Liminar atinge seis atrações da Festa da Banana após MPMG questionar contratos de R$ 1,8 milhão.
A Justiça de Minas Gerais suspendeu os shows de Ana Castela, Gustavo Mioto e outros quatro artistas contratados para a 40ª Festa da Banana, em Santa Bárbara do Tugúrio. A decisão foi tomada após ação do Ministério Público de Minas Gerais (MPMG), que questionou o valor de R$ 1,8 milhão previsto para as apresentações. A prefeitura informou que vai recorrer da medida.
Além de Ana Castela e Gustavo Mioto, a decisão também alcança os shows de Muriel Alves, Igor Ferrari, Yuri e Troy e Delino Marçal. A Justiça determinou ainda que o município não realize pagamentos ou repasses de recursos públicos relacionados às atrações suspensas.
Em caso de descumprimento da ordem judicial, a Prefeitura de Santa Bárbara do Tugúrio poderá receber multa de R$ 200 mil por ato. Empresas e representantes dos artistas envolvidos nas contratações também estão sujeitos às penalidades previstas na decisão.
O principal questionamento do Ministério Público está relacionado ao impacto dos contratos sobre as contas do município, que tem pouco mais de 4 mil habitantes. Segundo o MPMG, os R$ 1,8 milhão previstos para os artistas superam a arrecadação estimada da cidade para 2026, calculada em aproximadamente R$ 930 mil.
A Promotoria também apontou aumento nos gastos da prefeitura com festividades. Conforme os dados apresentados na ação, as despesas desse tipo passaram de R$ 1,6 milhão, em 2024, para R$ 4,9 milhões em 2025.
A prefeitura afirmou que respeita a atuação do Ministério Público e do Poder Judiciário, mas considera que informações técnicas relevantes não teriam sido avaliadas adequadamente na concessão da liminar.
“Não concordamos com os fundamentos utilizados para a concessão da medida liminar que atingiu atrações da 40ª Festa da Banana. Por essa razão, o Município interporá o recurso cabível, apresentando ao Tribunal documentos técnicos e informações atualizadas que modificam significativamente o quadro analisado até o momento. A própria decisão reconheceu a complexidade da matéria contábil e a dificuldade de examinar, em cognição sumária, os documentos técnicos apresentados pelas partes.
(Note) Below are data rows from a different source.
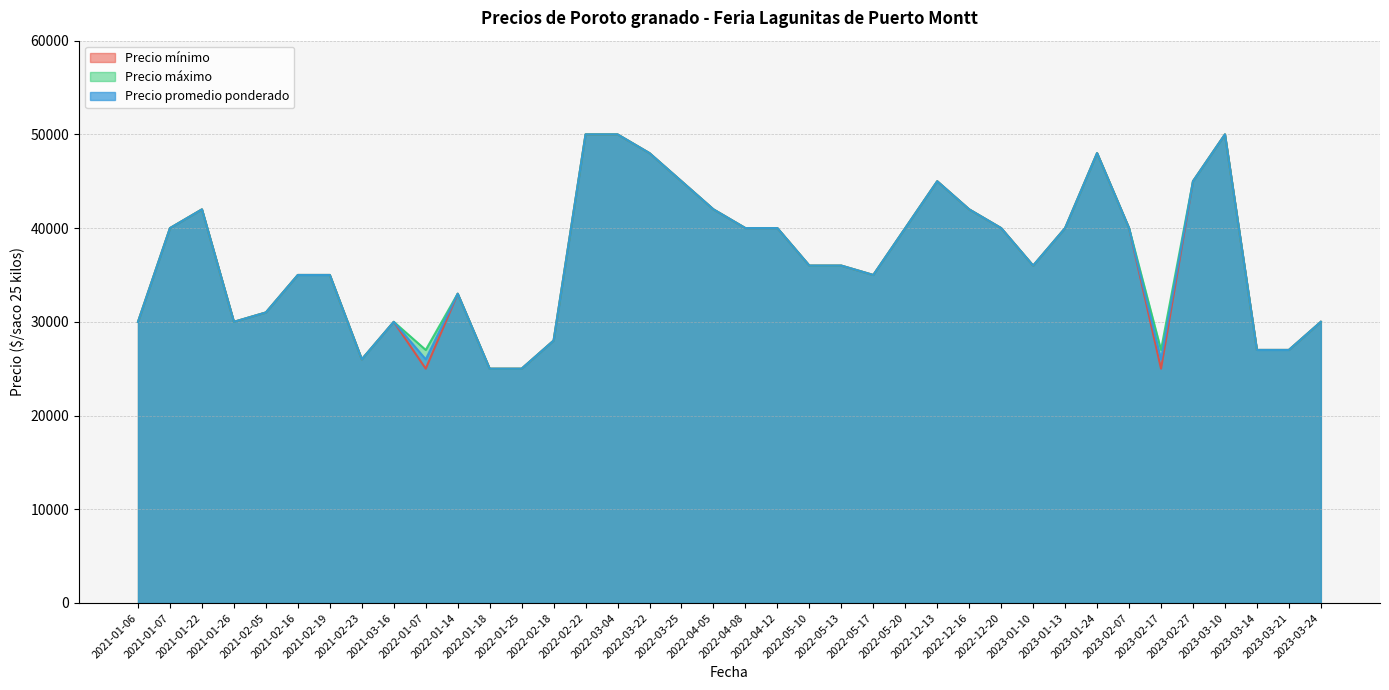

True or false: Precio promedio ponderado and Precio máximo cross at least once.

False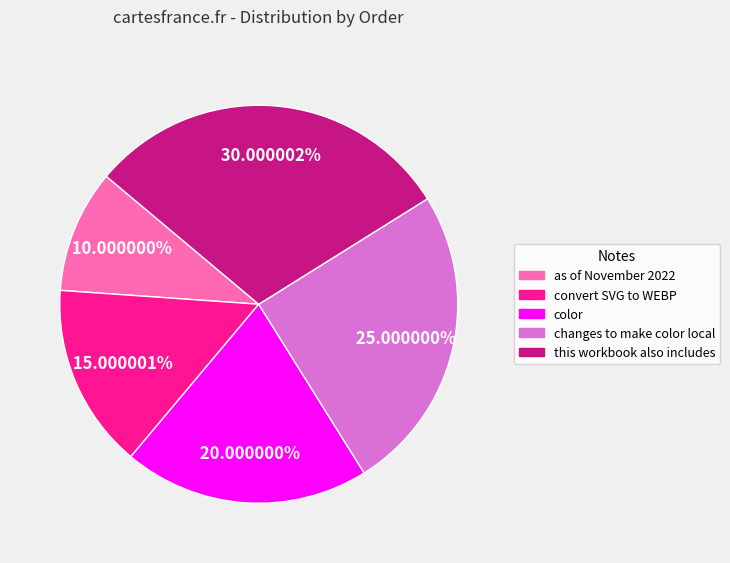

Count the number of slices in the pie.

5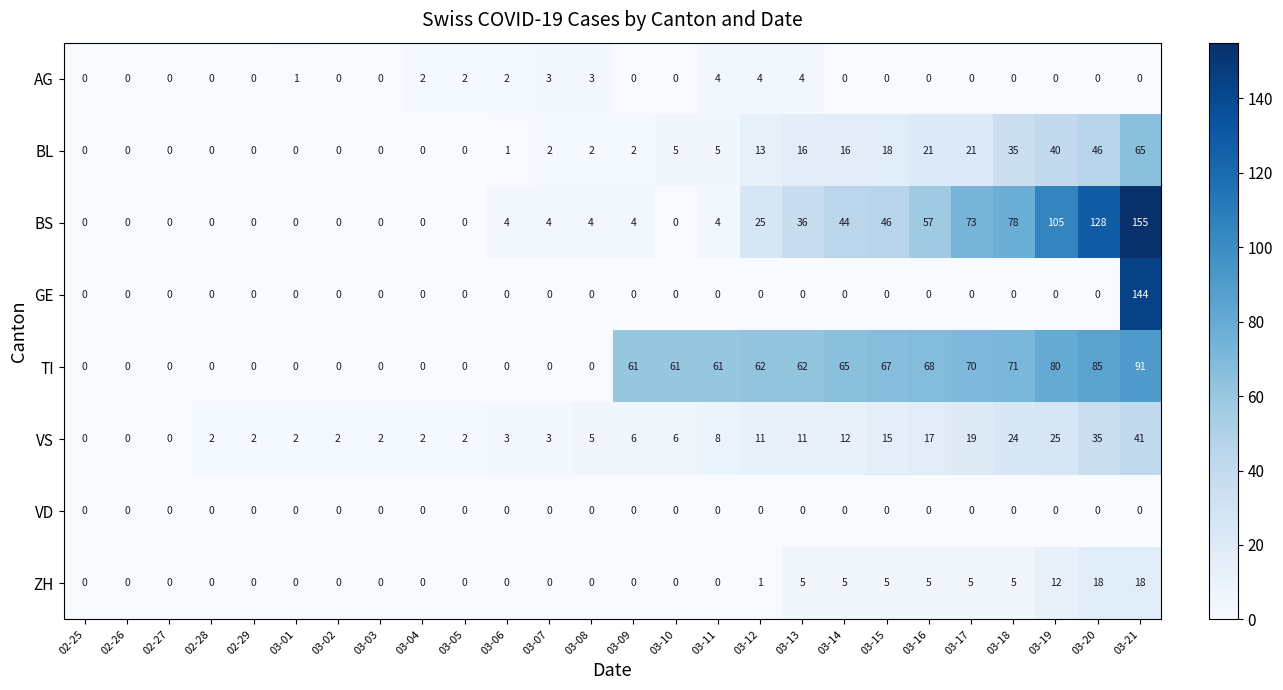

Count the number of data series in this chart.

8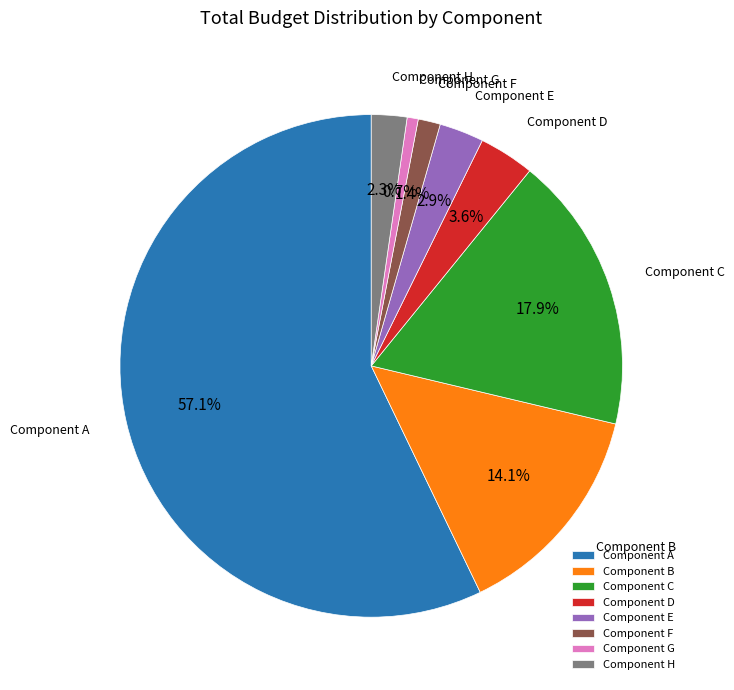

Does Component D represent more than half of the total?

No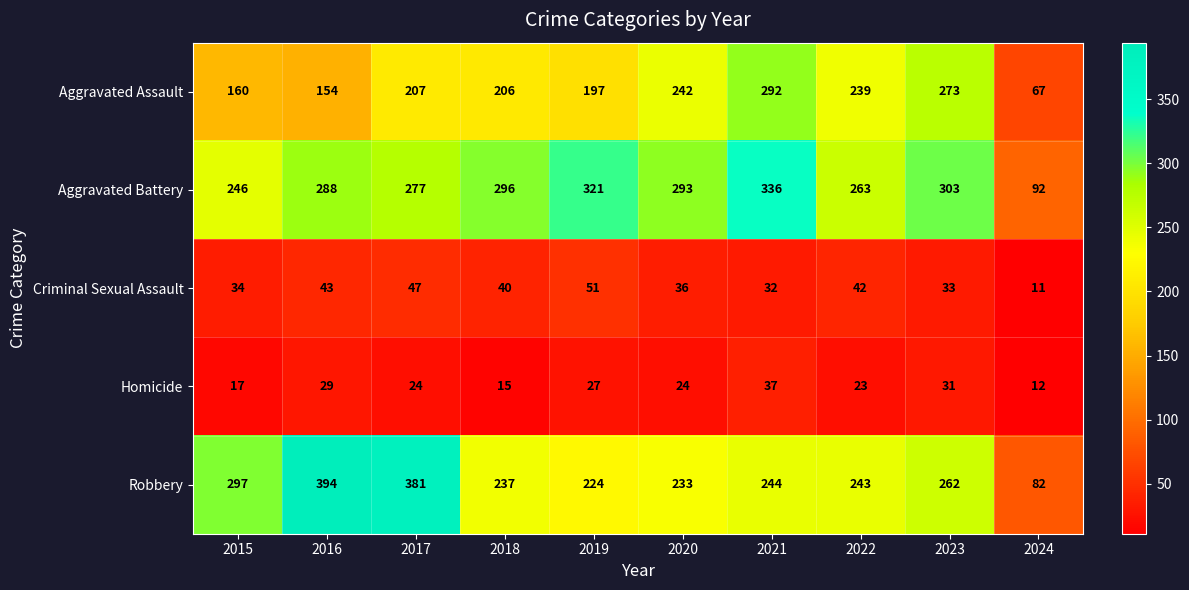

What is the lowest value of the Robbery series?

82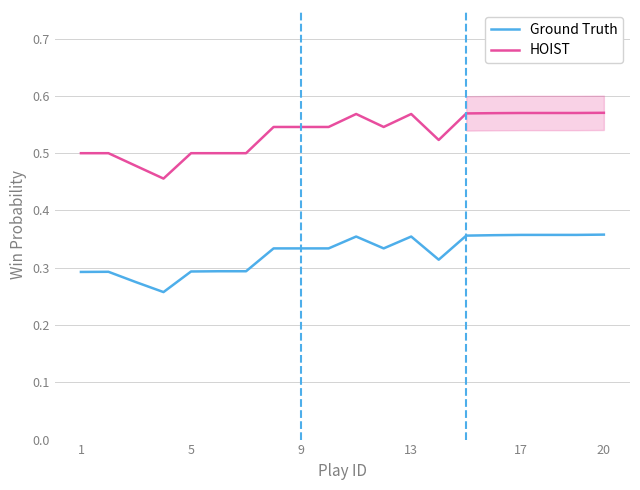

What is the average value of the HOIST series?

0.5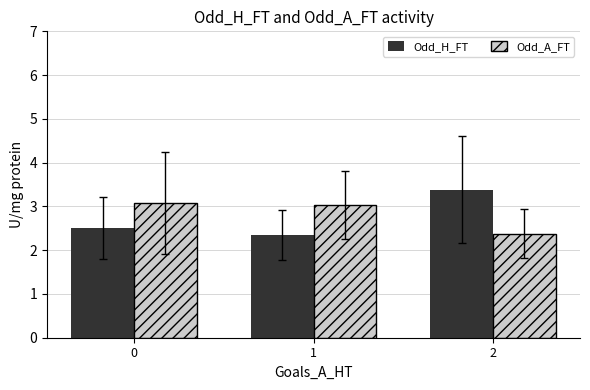

At which label does Odd_H_FT reach its minimum?

1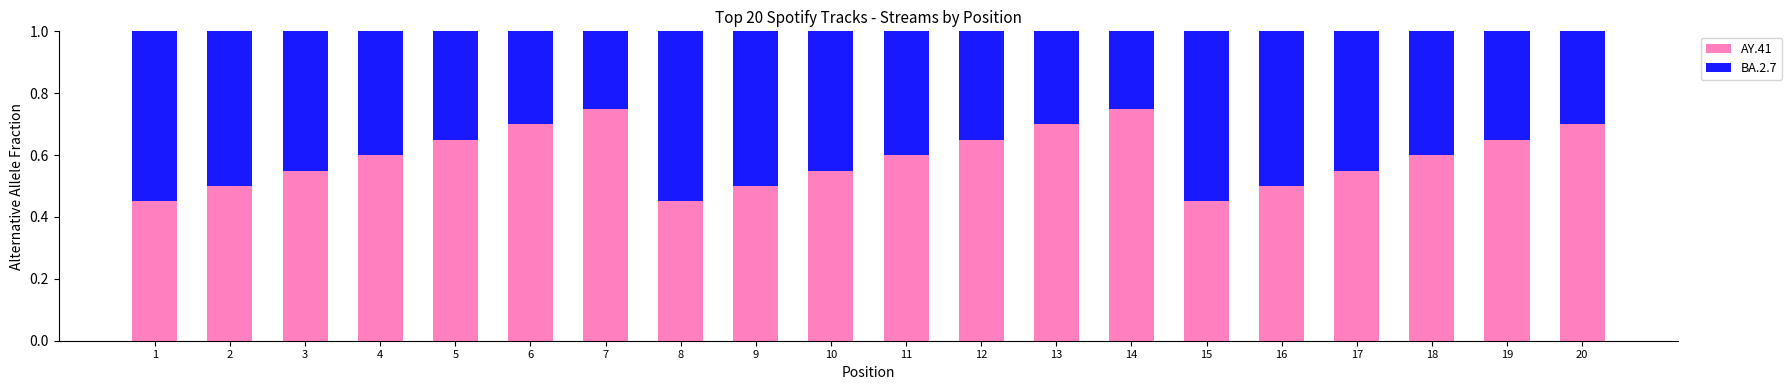

What is the sum of the AY.41 values at 10 and 19?

1.2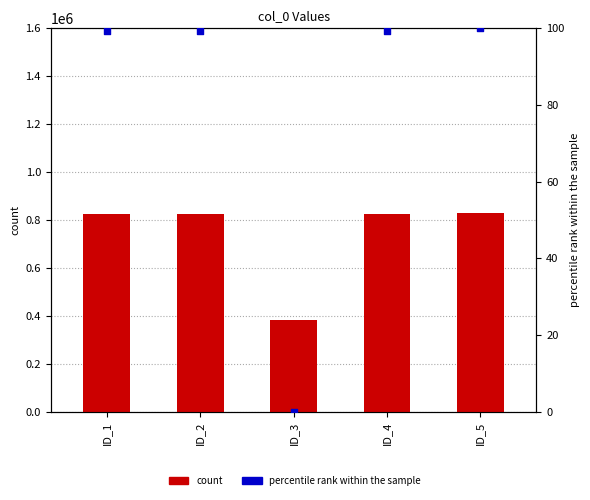

What is the total value across all series at ID_4?

826063.2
Posteriormente, foi publicada análise cautelar da unidade técnica do Tribunal de Contas do Estado de Minas Gerais, elaborada a partir dos dados oficiais do SICOM”, informou o município.
Segundo a administração municipal, uma análise técnica do Tribunal de Contas do Estado de Minas Gerais teria apontado saldo orçamentário para novos empenhos, ausência de frustração significativa das principais receitas e inexistência de irregularidades formais nos decretos de suplementação analisados.
A prefeitura também afirmou que os recursos utilizados não seriam provenientes de verbas legalmente vinculadas à saúde, educação, Fundeb ou assistência social. Sobre a situação fiscal, o município declarou que “A avaliação definitiva da disponibilidade financeira dependeria de demonstrativo específico, ressalva que será tratada com transparência no recurso”.
Outro ponto citado no processo envolve a oferta de vagas em creches. A gestão municipal contestou a utilização de informações antigas sobre o atendimento na educação infantil e informou que apresentará dados atualizados sobre matrículas, vagas disponíveis, capacidade de atendimento e eventual demanda pendente.
A prefeitura informou ainda que uma nova creche está sendo construída no município por meio de um contrato de R$ 2,27 milhões. Desse total, R$ 850,7 mil já teriam sido pagos com recursos próprios. A administração sustenta que a nova unidade deverá ampliar a capacidade de atendimento da educação infantil.
Enquanto a liminar permanecer válida, as apresentações atingidas pela decisão continuam suspensas e os pagamentos relacionados aos contratos ficam proibidos. O município afirmou que cumprirá a determinação judicial, mas pretende apresentar recurso com documentos técnicos e informações atualizadas para tentar reverter a medida.